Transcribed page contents
------------------------
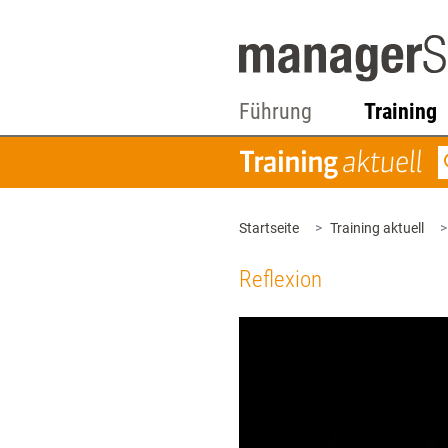
Führung
Training
Startseite
Training aktuell
Reflexion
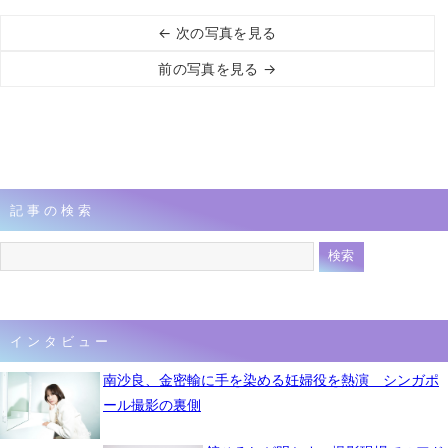
← 次の写真を見る
前の写真を見る →
記事の検索
インタビュー
南沙良、金密輸に手を染める妊婦役を熱演 シンガポ
ール撮影の裏側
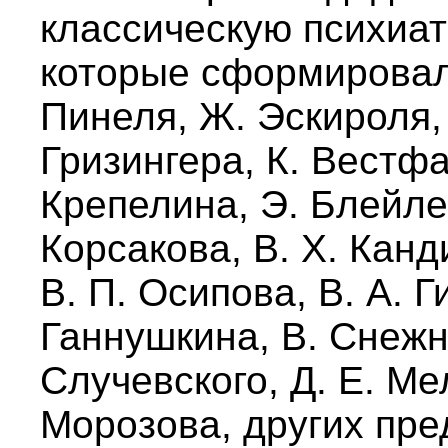
классическую психиат
которые сформировал
Пинеля, Ж. Эскироля,
Гризингера, К. Вестфа
Крепелина, Э. Блейле
Корсакова, В. Х. Канд
В. П. Осипова, В. А. Г
Ганнушкина, B. Снежне
Случевского, Д. Е. Ме
Морозова, других пре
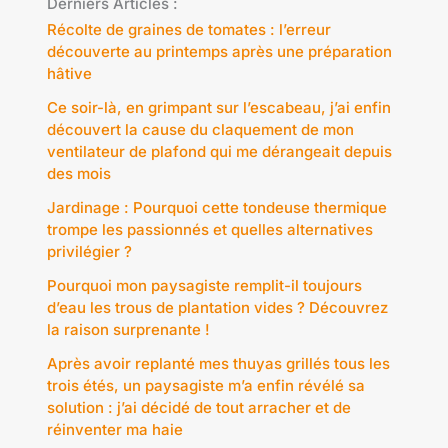
Derniers Articles :
Récolte de graines de tomates : l’erreur
découverte au printemps après une préparation
hâtive
Ce soir-là, en grimpant sur l’escabeau, j’ai enfin
découvert la cause du claquement de mon
ventilateur de plafond qui me dérangeait depuis
des mois
Jardinage : Pourquoi cette tondeuse thermique
trompe les passionnés et quelles alternatives
privilégier ?
Pourquoi mon paysagiste remplit-il toujours
d’eau les trous de plantation vides ? Découvrez
la raison surprenante !
Après avoir replanté mes thuyas grillés tous les
trois étés, un paysagiste m’a enfin révélé sa
solution : j’ai décidé de tout arracher et de
réinventer ma haie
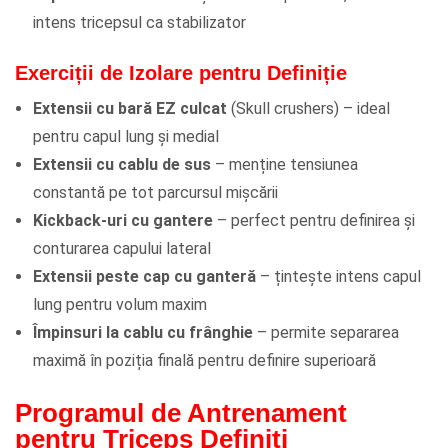
intens tricepsul ca stabilizator
Exerciții de Izolare pentru Definiție
Extensii cu bară EZ culcat
(Skull crushers) – ideal
pentru capul lung și medial
Extensii cu cablu de sus
– menține tensiunea
constantă pe tot parcursul mișcării
Kickback-uri cu gantere
– perfect pentru definirea și
conturarea capului lateral
Extensii peste cap cu ganteră
– țintește intens capul
lung pentru volum maxim
Împinsuri la cablu cu frânghie
– permite separarea
maximă în poziția finală pentru definire superioară
Programul de Antrenament
pentru Triceps Definiți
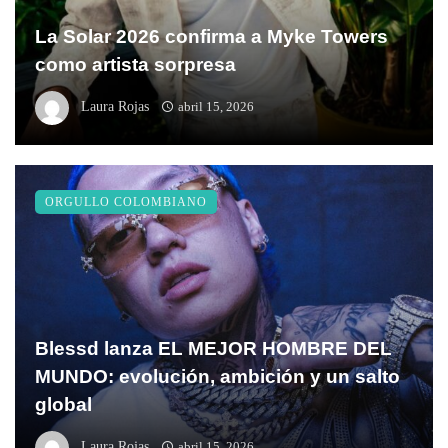
La Solar 2026 confirma a Myke Towers
como artista sorpresa
Laura Rojas
abril 15, 2026
ORGULLO COLOMBIANO
Blessd lanza EL MEJOR HOMBRE DEL
MUNDO: evolución, ambición y un salto
global
Laura Rojas
abril 15, 2026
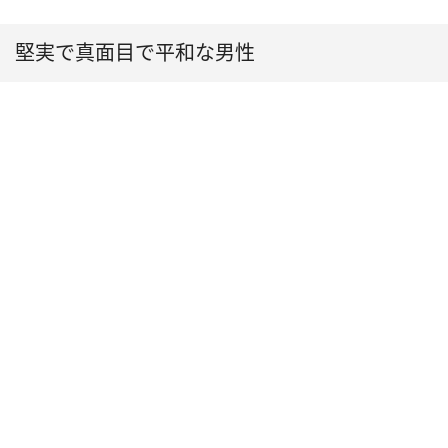
堅実で真面目で平和な男性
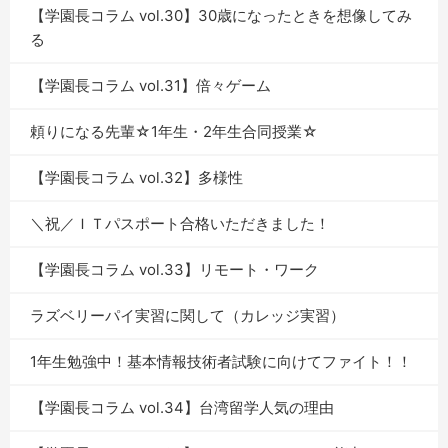
【学園長コラム vol.30】30歳になったときを想像してみ
る
【学園長コラム vol.31】倍々ゲーム
頼りになる先輩☆1年生・2年生合同授業☆
【学園長コラム vol.32】多様性
＼祝／ＩＴパスポート合格いただきました！
【学園長コラム vol.33】リモート・ワーク
ラズベリーパイ実習に関して（カレッジ実習）
1年生勉強中！基本情報技術者試験に向けてファイト！！
【学園長コラム vol.34】台湾留学人気の理由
------------------------
- [Problem description]
Write out the records from their first line through the line containing "Морозова, других пре", swapping "Startseite" for "Hauptseite" and leaving everything else unchanged. Omit the pictures from your answer.

- [Output of the task]
Führung
Training
Hauptseite
Training aktuell
Reflexion
← 次の写真を見る
前の写真を見る →
記事の検索
インタビュー
南沙良、金密輸に手を染める妊婦役を熱演 シンガポ
ール撮影の裏側
классическую психиат
которые сформировал
Пинеля, Ж. Эскироля,
Гризингера, К. Вестфа
Крепелина, Э. Блейле
Корсакова, В. Х. Канд
В. П. Осипова, В. А. Г
Ганнушкина, B. Снежне
Случевского, Д. Е. Ме
Морозова, других пре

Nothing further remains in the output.